--- SOURCE EXTRACT Enclosed Below ---

In the world of science and engineering, a black box is a device, system or object which can be viewed solely in terms of its input and output without the user knowing how it works.
In our ERISA world, a Cash Balance plan be a black box into which employer contributions are made on a tax deductible basis and benefits at some point are paid out.
So let’s take a peak inside the black box to help you better understand how a Cash Balance plan works so it could better accomplish your objectives. Here is a brief overview in Q & A format.
What exactly is a Cash Balance Plan?
A Cash Balance Plan is a defined benefit plan that specifies the amount of contribution to be credited to each participant and guarantees the investment earnings on those contributions. Each participant has an individual account that resembles the accounts in a 401(k) profit sharing plan. All participant accounts are administered by a pension firm such as ours who generates annual participant statements.
What counts as “earnings” for purposes of contributing to a Cash Balance plan?
Pension law limits your earnings for retirement plan purposes to a maximum of $265,000 in 2016. Your legal form of business entity determines what income can be counted for retirement plan purposes. If you are a:
- Sole proprietor compensation, it is Earned Income
- Partnership, it is also Earned Income
- C-corporation, it is W-2 income
- S-corporation, it is also W-2 income but dividends cannot be included
- LLC, it depends on how it is taxed (partnership or corporation rules apply)

--- End of Enclosed SOURCE EXTRACT ---
--- SUPPLIED DATA Enclosed Below ---

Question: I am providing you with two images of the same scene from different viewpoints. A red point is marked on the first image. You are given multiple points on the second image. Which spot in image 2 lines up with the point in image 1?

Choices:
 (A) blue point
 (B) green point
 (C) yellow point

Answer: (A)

--- End of Enclosed SUPPLIED DATA ---
--- SUPPLIED DATA Enclosed Below ---

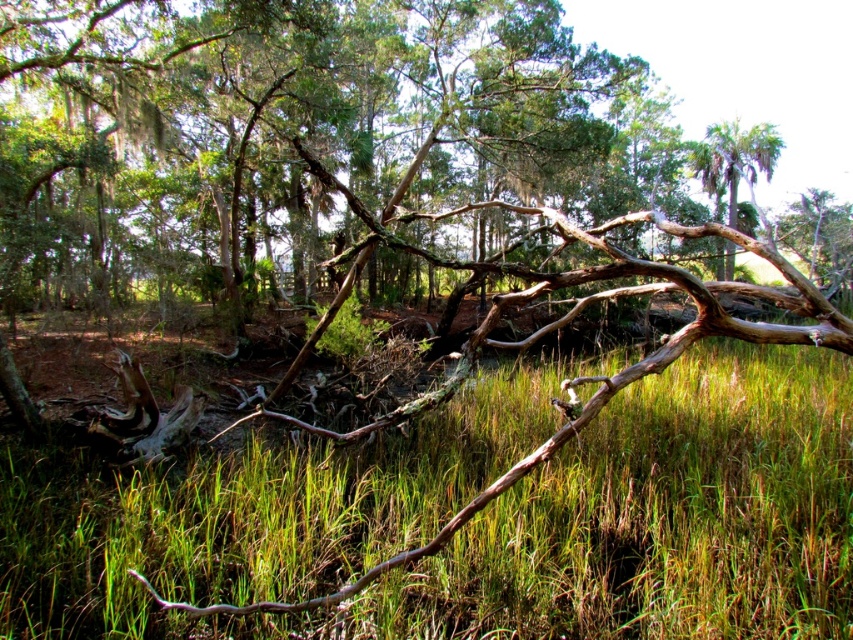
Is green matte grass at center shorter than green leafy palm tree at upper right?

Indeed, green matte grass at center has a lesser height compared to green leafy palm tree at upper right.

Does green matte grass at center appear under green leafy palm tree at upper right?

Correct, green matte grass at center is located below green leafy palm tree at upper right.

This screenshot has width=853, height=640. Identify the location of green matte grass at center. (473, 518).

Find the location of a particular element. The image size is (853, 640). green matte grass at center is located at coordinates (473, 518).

--- End of Enclosed SUPPLIED DATA ---

## AIM OF THE EXERCISE
Please answer from the text on Cash Balance plans: what limit does pension law set on earnings for retirement plan purposes in 2016?

## OUTPUT OF THE EXERCISE
$265,000